A cela s’ajoute le fait que les temps d’après 14 janvier se prêtent le mieux à dépeindre l’UGTT de ses traits politiques. En théorie comme en pratique, la distinction politique-syndicat n’est que donne pédagogique, car il ne peut y avoir de distinction autre que vaguement fonctionnelle. Un syndicaliste non politisé – tel que cela prime dans le discours syndical officiel- n’est jamais un bon syndicaliste car c’est contre nature. Reste que la division du travail s’étend aussi, du moins sur le plan ouvert au discours syndical ‘jaunissant’ et, à plus forte raison, ‘jaune’.
Cette révolution est, tant mieux pour ce grand peuple, celle des jeunes et non des jaunes.

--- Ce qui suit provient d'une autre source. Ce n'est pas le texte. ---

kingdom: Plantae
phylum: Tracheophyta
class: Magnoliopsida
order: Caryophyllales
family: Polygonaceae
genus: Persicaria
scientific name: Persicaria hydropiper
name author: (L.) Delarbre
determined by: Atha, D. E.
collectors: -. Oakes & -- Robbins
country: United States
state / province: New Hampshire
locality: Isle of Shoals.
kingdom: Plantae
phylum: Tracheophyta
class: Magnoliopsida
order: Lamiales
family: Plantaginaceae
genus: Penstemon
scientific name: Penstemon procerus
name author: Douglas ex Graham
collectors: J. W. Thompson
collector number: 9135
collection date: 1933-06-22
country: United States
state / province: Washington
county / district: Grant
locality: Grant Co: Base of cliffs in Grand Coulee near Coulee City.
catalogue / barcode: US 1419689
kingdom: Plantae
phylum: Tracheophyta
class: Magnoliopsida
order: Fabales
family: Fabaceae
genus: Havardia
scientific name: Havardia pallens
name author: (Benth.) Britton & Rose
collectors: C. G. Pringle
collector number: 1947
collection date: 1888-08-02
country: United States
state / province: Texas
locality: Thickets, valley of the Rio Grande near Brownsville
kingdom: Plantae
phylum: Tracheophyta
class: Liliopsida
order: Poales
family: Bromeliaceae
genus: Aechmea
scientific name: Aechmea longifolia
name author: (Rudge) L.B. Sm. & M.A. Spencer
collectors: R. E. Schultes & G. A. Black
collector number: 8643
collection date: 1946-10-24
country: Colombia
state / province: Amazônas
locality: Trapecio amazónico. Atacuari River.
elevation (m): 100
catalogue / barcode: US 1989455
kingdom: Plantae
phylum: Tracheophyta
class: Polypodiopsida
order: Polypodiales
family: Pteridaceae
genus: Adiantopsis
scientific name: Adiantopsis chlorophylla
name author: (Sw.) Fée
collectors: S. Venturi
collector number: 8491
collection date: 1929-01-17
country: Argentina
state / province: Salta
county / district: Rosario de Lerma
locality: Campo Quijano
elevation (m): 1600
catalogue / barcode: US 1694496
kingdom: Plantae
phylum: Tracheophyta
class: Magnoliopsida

A défaut de gagner à destructurer par des concurrences inutiles l’UGTTdans un contexte économique national qui porte en lui toutes les marques de la dépendance et de l’injustice générale jusque-là institutionalisée, la Tunisie de demain me araît gagner union et efficacité syndicale à remettre en question son UGTT; ce qui suppose la maintenir forte de présence et d’action mais tel n’est que la mission impossible sans sa réorganisation.
Pour toutes ces raisons, à temps nouveaux un syndicat non point de peau neuve mais de coeur battant. Cela devait supposer un congrès non pas d’urgence mais au bout d’enquêtes collégiales poussées moins pour établir les évidences duquel la loi se chargera mais pour répérer les creux et les lacunes.
Aujourd’hui que la liberté d’expression gratte du terrain, que les forces ouvertement politiques se frayent des chemins dans l’ordre de la durée, il ne sera que révolutionnaire de fond et de fait de sauver l’UGTT non point de l’Etat qui n’aura jamais plus les moyens de lui couper les doigts de la main ou lui écraser les pieds mais de tous ceux qui en font fond de commerce. Cette grande maison doit revenir aux travailleurs (sens générique du travail) et doit être démocratiquement débarrassée des bureaucrates de tout engraissement syndical. Il revient aux acteurs sociaux les moins fébriles d’engagement socio-politique de décider de la manière d’élire leurs représentants mais un congrès qui prendrait le temps de comprendre qu’il est de sa fonction de donner d’abord gouvernance aux ‘bases’ est aujourd’hui une nécessité pratique. Une UGTT démocratique, engagée, sans les gangrènes hyperbureaucratiques et, finalement, réactionnaires et opportunistes, est une force vers l’avant. Il est temps de ne rien reporter sous quelque prétexte de priorité nationale. Le renouvellement des structures syndicales, du mode de fonctionnement de l’UGTT et sa ‘remise à niveau’ en est bien une.
l’UGTT d’hier n’était en résumé que le pendant ‘noircissant’ de l’Etat d’hier. A un peuple qui tient à ce que sa révolution continue la marche, un syndicat qu’il mérite. Bref, une bureaucratie qui s’en va et un corps qui marche. Les syndiqués seront alors plus nombreux et l’UGTT plus en correspondance avec son contexte général et particulier et avec sa mission de prédilection: la défense des intérêts des employés et, au-delà, du pays et, au-delà encore, des droits du travail; à commencer par le droit au travail.